### Opdrachtdoel
Vat het tekstfragment over het treasurybeleid hieronder samen in twee zinnen.

1. Inleiding
De Wet financiering decentrale overheden (Wet fido) geeft een kader voor het (financierings-) risicomanagement. Het betreft het raamwerk voor het financieringsbeleid. Dit is verder uitgewerkt in de gemeentelijke Regeling treasury. Deze regeling geeft een uiteenzetting van de kaders, waarbinnen het treasurybeleid van de gemeente Houten wordt vormgegeven en de bevoegdheden en verantwoordelijkheden van de treasuryfunctie worden beschreven.
Daarnaast zijn er beleidsregels met betrekking tot het verstrekken van geldleningen en garanties. Deze beleidsregels bieden toetsingskaders c.q. spelregels voor het beoordelen van lening- en garantieaanvragen.

### Gegeven informatie
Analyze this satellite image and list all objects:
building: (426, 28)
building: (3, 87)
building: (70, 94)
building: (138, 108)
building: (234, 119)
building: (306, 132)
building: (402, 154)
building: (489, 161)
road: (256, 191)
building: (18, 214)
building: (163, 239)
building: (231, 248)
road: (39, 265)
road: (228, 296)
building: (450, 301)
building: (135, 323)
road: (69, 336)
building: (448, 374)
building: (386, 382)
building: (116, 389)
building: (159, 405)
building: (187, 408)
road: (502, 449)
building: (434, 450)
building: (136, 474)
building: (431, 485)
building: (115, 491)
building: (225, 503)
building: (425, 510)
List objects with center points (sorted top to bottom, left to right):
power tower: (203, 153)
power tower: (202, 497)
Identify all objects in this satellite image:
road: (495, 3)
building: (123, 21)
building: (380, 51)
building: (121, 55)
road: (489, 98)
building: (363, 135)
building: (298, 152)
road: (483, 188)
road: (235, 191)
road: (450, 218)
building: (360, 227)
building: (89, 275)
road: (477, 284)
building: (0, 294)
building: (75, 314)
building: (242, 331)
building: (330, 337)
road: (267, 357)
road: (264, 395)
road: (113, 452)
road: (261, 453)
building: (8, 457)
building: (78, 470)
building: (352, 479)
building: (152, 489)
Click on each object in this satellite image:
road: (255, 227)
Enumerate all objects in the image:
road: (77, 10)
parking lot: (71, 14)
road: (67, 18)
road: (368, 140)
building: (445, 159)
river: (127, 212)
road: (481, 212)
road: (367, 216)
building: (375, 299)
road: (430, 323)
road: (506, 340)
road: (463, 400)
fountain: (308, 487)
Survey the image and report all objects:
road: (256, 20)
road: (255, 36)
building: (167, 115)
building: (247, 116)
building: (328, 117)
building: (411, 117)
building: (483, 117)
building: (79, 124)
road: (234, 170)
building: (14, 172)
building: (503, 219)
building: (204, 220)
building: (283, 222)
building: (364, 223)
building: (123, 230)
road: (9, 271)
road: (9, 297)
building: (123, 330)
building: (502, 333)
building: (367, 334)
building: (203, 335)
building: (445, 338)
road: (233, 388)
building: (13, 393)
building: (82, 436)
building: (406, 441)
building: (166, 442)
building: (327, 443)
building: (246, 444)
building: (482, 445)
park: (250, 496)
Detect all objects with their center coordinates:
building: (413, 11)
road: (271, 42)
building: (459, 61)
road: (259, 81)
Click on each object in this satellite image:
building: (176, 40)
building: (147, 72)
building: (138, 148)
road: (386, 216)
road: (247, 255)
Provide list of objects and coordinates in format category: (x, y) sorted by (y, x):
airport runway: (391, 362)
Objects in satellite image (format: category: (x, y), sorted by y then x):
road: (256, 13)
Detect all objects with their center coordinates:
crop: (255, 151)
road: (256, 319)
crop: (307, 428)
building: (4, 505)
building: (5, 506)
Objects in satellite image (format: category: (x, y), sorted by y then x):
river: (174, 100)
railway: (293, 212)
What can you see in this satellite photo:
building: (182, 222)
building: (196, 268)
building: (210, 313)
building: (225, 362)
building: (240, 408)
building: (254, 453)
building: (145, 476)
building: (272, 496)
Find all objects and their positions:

### Verwacht antwoord
De Wet financiering decentrale overheden (Wet fido) geeft een kader voor het financieringsbeleid, dat is uitgewerkt in de gemeentelijke Regeling treasury. Die regeling beschrijft de kaders van het treasurybeleid van de gemeente Houten en de bevoegdheden en verantwoordelijkheden van de treasuryfunctie, terwijl aparte beleidsregels toetsingskaders bieden voor het beoordelen van lening- en garantieaanvragen.